Subpart 4-14 Debt Policy

Sec. 4-1401. Purpose

This Debt Policy has been approved by the Board of Trustees to guide the appropriate handling of debt related issues. Board of Trustee approval is required for the issuance of any new long term debt for the institution, as well as any refunding or restructuring of existing debt. This policy is to be reviewed at least every two years by the Finance Committee.



Sec. 4-1402.
Structure and Maturity

Debt maturities will be managed to provide an appropriate balance between the life of the asset and the management of debt service in the institutional operating budgets. New debt for the institution will be of a term to meet the financial needs of the project, up to a maximum of 25 years.

Bond covenants will be structured to include call features that will provide the highest degree of flexibility while balancing that with market requirements.



Sec. 4-1403. Fixed and Variable Rate Debt

While this policy will permit both types of debt, the institution’s preferred methodology is fixed rate debt to provide long term budget stability for the institution. Variable rate debt will only be considered when locking in to long term interest rates would not be in the best interest of the university.

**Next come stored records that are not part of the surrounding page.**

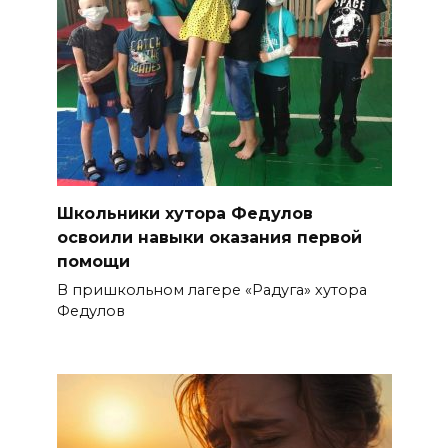
Школьники хутора Федулов
освоили навыки оказания первой
помощи
В пришкольном лагере «Радуга» хутора
Федулов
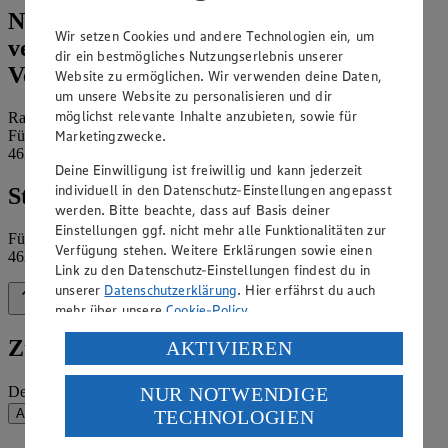
Name und Kontaktdaten der
Wir setzen Cookies und andere Technologien ein, um
verantwortlichen Stelle und ggf. deren
dir ein bestmögliches Nutzungserlebnis unserer
Vertretung:
Website zu ermöglichen. Wir verwenden deine Daten,
um unsere Website zu personalisieren und dir
möglichst relevante Inhalte anzubieten, sowie für
Ralf Honsel KG
Marketingzwecke.
Fürst-Leopold-Allee 60
46284 Dorsten
Deine Einwilligung ist freiwillig und kann jederzeit
individuell in den Datenschutz-Einstellungen angepasst
Standort des Marktes:
werden. Bitte beachte, dass auf Basis deiner
Einstellungen ggf. nicht mehr alle Funktionalitäten zur
Fürst-Leopold-Allee 60
Verfügung stehen. Weitere Erklärungen sowie einen
46284 Dorsten
Link zu den Datenschutz-Einstellungen findest du in
unserer
Datenschutzerklärung
. Hier erfährst du auch
Zurück nach oben
mehr über unsere
Cookie-Policy
.
Verarbeitung deiner personenbezogenen Daten in den
Zum Newsletter anmelden
AKTIVIEREN
USA durch Facebook und YouTube:
NUR NOTWENDIGE
Deine E-Mail-Adresse (Pflichtfeld)
Wenn du auf „Aktivieren“ klickst, willigst du im Sinne
TECHNOLOGIEN
Absenden
des Art. 49 Abs. 1 Satz 1 lit. a) DSGVO ein, dass deine
Daten in den USA verarbeitet werden. Der EuGH sieht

Interest rate swaps may be utilized when they provide increased financial flexibility or provide interest rate savings.



Sec. 4-1404. Tax Exempt and Taxable Debt

Debt issues for the University will be done on a tax exempt basis; however, in some cases the nature of the project may require the use of taxable debt. The University will strive to minimize, and avoid if possible, the issuance of taxable debt.



Sec. 4-1405.
Method of Sale

Debt will be issued through either a negotiated sale or a competitive sale. During the due diligence period, and prior to issuing new bonds or doing a refunding or restructuring of existing debt, the University will determine and analyze the advantages and disadvantages of each approach to provide the lowest overall cost of capital.



Sec. 4-1406. Credit Enhancement

As part of the sale of new bonds the institution will look at the economic advantages to using one or more credit enhancement opportunities through vehicles such as letters of credit, bond insurance, bank liquidity facilities, or any other readily acceptable credit enhancement opportunity available in the market to achieve the lowest cost of capital for the debt placement.



Sec. 4-1407.
Refunding and Restructuring

The University administration will annually review all outstanding debt to determine whether there are refunding opportunities that would result in financial savings to the institution. These refunding opportunities will be considered whenever permissible under the bond covenants. When refunding outstanding debt, the intention is to lower the cost of capital and take advantage of net present value interest costs savings and not to increase the amount of debt or to extend the maturities of the existing debt.



Sec. 4-1408.
Investment of Bond Proceeds

The proceeds will be invested through appropriate investment vehicles to insure the preservation of principal and to achieve a return allowable within the arbitrage limitations that exist in the federal tax laws. The timing of debt issues will be managed to use the proceeds within 24 months of issuance, and in keeping with the IRS tax exempt bond requirements.